Ce mardi, les députés adoptent par un vote solennel la loi « séparatisme ». Mais ce texte ne vise pas que les activités potentiellement terroristes : tout un chapitre s’intéresse aux libertés associatives. Les associations de défense de l’environnement, notamment, s’estiment gravement menacées.
Les associations organisant des actions de désobéissance civile, ou soutenant des blocages de chantier tel que celui en cours à Gonesse, seront-elles bientôt considérées comme « agissant contre la République » ? Pourront-elles être plus facilement privées de subventions, voire dissoutes ? La crainte est grande chez les associations de défense de l’environnement. Car le projet de loi « confortant le respect des principes de la République » (surnommé « loi séparatisme ») prévoit, dans ses articles 6 à 12, de renforcer le contrôle des associations. Après en avoir débattu pendant deux semaines, les députés doivent adopter l’ensemble du texte par un vote solennel mardi 16 février.

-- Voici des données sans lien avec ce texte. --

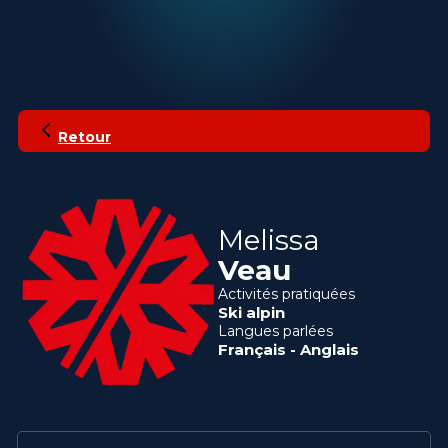
Retour
Melissa
Veau
Activités pratiquées
Ski alpin
Langues parlées
Français
-
Anglais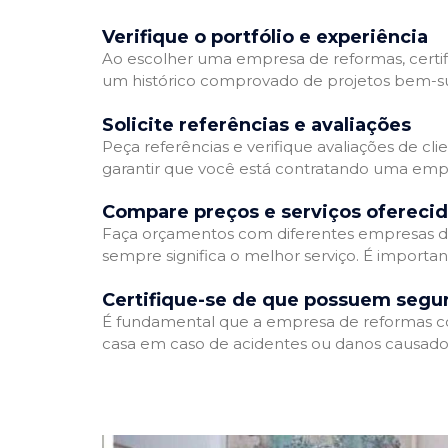
Verifique o portfólio e experiência
Ao escolher uma empresa de reformas, certifi
um histórico comprovado de projetos bem-suc
Solicite referências e avaliações
Peça referências e verifique avaliações de cl
garantir que você está contratando uma emp
Compare preços e serviços ofereci
Faça orçamentos com diferentes empresas de
sempre significa o melhor serviço. É importa
Certifique-se de que possuem segu
É fundamental que a empresa de reformas cont
casa em caso de acidentes ou danos causados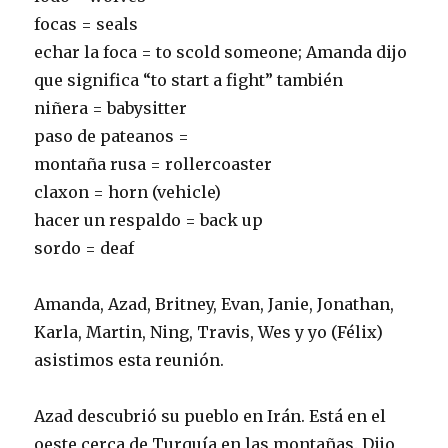
focas = seals
echar la foca = to scold someone; Amanda dijo
que significa “to start a fight” también
niñera = babysitter
paso de pateanos =
montaña rusa = rollercoaster
claxon = horn (vehicle)
hacer un respaldo = back up
sordo = deaf
Amanda, Azad, Britney, Evan, Janie, Jonathan,
Karla, Martin, Ning, Travis, Wes y yo (Félix)
asistimos esta reunión.
Azad descubrió su pueblo en Irán. Está en el
oeste cerca de Turquía en las montañas. Dijo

L’objectif affiché par le législateur est de viser les associations « séparatistes », comprenez celles qui feraient la promotion d’un islamisme radical. Mais une grande partie du monde associatif se sent visé. « Contrairement à ce qui est avancé par ses promoteurs, ce nouveau texte liberticide ne concerne pas seulement les associations cultuelles et celles qui perçoivent des fonds publics, mais constitue une menace très grave pour l’ensemble des associations françaises », expliquait en janvier une tribune signée d’universitaires, d’avocats, et de multiples associations allant des arts de rue au soutien aux migrants, en passant par la défense des droits de l’Homme et de l’environnement.
« De nouveaux outils de contrôle des associations sur la base de notions floues »

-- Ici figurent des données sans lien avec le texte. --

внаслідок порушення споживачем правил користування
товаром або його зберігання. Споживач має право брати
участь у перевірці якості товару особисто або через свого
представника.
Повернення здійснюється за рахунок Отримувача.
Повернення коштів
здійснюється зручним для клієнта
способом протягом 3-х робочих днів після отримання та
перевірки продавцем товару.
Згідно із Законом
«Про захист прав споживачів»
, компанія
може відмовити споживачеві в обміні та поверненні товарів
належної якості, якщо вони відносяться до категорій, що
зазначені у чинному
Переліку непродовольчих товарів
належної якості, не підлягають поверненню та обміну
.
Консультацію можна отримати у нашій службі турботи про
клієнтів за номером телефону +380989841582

« L’amour de la République demande des preuves, il faut poser des lignes rouges », a affirmé devant l’Assemblée nationale le rapporteur de ces articles, le député La République en marche (LREM) Éric Poulliat. Reporterre a tenté de le joindre, mais le député n’a pas trouvé le temps de nous répondre. « On crée de nouveaux outils de contrôle des associations sur la base de notions floues », observe Frédéric Amiel, coordinateur général des Amis de la Terre. Le défenseur des droits a, de son côté, dénoncé dans son avis sur le projet de loi un « renforcement global du contrôle de l’ordre social. »
Car l’article 6 du projet de loi prévoit que désormais, les associations recevant des subventions — donc de l’argent public — devront signer un « contrat d’engagement républicain ». À noter que le Conseil d’État avait souligné que le mot « contrat » semblait inapproprié, un contrat supposant un engagement libre entre deux parties, alors qu’il serait ici unilatéralement imposé.
Le JDD avait opportunément dévoilé le contenu de ce « contrat », préparé par les services de la ministre déléguée à la Citoyenneté, Marlène Schiappa, la veille du lancement des débats à l’Assemblée nationale. Outre le respect de l’égalité homme-femme ou la lutte contre le racisme, l’un des engagements prévoit que l’association ne doit pas « causer de trouble à l’ordre public », et ne pas « revendiquer sa propre soustraction aux lois de la République ». « C’est la définition même de la désobéissance civile », proteste Benjamin Sourice, chargé de mission chez VoxPublic.
« On pourrait imaginer que l’on nous retire l’agrément à cause de nos actions de désobéissance civile »
Certaines associations en pointe dans la défense de l’environnement touchent des subventions publiques, et pourraient être directement concernées, à l’instar de la plus grande fédération française d’associations environnementales, FNE (France Nature Environnement). « Prenons l’exemple du barrage de Sivens (Tarn), explique Bénédicte Hermelin, directrice générale de FNE. On ne peut pas dire que l’ordre public ait été sauvegardé. Pourtant, en définitive, les associations ont gagné tous les recours. Elles se sont battues pour faire respecter la loi. Mais avec ce projet de loi, on aurait pu leur couper les subventions publiques, voire les dissoudre. » Elle souligne par ailleurs que ce contrat est réservé aux associations, « alors que les syndicats et les entreprises aussi touchent des subventions ».